I doubt that talking about another mother would raise any alarms. I imagine many of the kids in that home have a complkcate family history
The intakes are usually done by the director and/or therapist that will be assigned to the child. They can also involve the rest of the clinical team though. So yes, they should know all the legalities. Where I worked, all residential staff had access to the resident's big file if they wanted to go read specific details. Most didn't due to time constraints (most of these files were very thick) or not wanting or needing to know all the gritty, very specific details of what the client experienced. It is one thing to know our kids were abused but a completely different thing to read all the specifics. Most of the info is irrelevant to a residential staff since we don't do therapy, creat treatment plans, deter progress and such. Residential staff did get a summary with condensed but all the relevant info when a child was admitted. That was usually all the info we needed.
Each resident has approved contacts, a form with contact info, family history, etc that is mandatory for staff to read so that is why I said it would likely be brought up. Most of kids in treatment facilities do have complicated histories but those histories often play into the client's issues and behaviors. If Serenity brought DG up in therapy, the therapist would likely do research as to who that was if they didn't know. I can't imagine DG being absent from Serenity's life not being brought up in therapy by Serenity. I know many cases where the therapist or the child's worker researched to find who their clients were talking about if the didn't know. Especially, if they thought it might be beneficial for the child to have contact with that person.

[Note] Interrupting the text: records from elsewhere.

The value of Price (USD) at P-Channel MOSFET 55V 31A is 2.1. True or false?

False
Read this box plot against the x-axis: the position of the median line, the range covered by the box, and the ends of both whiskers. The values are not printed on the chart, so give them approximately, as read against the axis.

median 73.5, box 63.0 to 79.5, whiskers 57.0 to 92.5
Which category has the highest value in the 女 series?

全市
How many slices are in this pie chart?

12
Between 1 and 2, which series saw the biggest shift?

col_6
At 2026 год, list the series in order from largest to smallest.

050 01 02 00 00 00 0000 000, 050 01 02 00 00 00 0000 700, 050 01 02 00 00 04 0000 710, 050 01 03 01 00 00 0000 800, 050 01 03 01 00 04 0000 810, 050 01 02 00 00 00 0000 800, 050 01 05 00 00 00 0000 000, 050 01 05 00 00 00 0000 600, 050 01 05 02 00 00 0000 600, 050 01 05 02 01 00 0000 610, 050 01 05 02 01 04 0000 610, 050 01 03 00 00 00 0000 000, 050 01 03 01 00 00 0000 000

Where I worked (similar type treatment program), residential staff would tell the therapist or ask info about people not on their contact lists if a resident kept brought them up. Many of these kids share a lot about their lives so even if she just said she missed DG, that would be something staff pointed out to her therapist and especially if Serenity was struggling with it. We sent notes all the time to therapists about that type of stuff. Staff is there to help the clients with daily life skills and all of that but we weren't the resident's therapists so while we would help the kids work through issues, we would also follow the therapist's guidelines on those types of issues.
I probably should have explained better.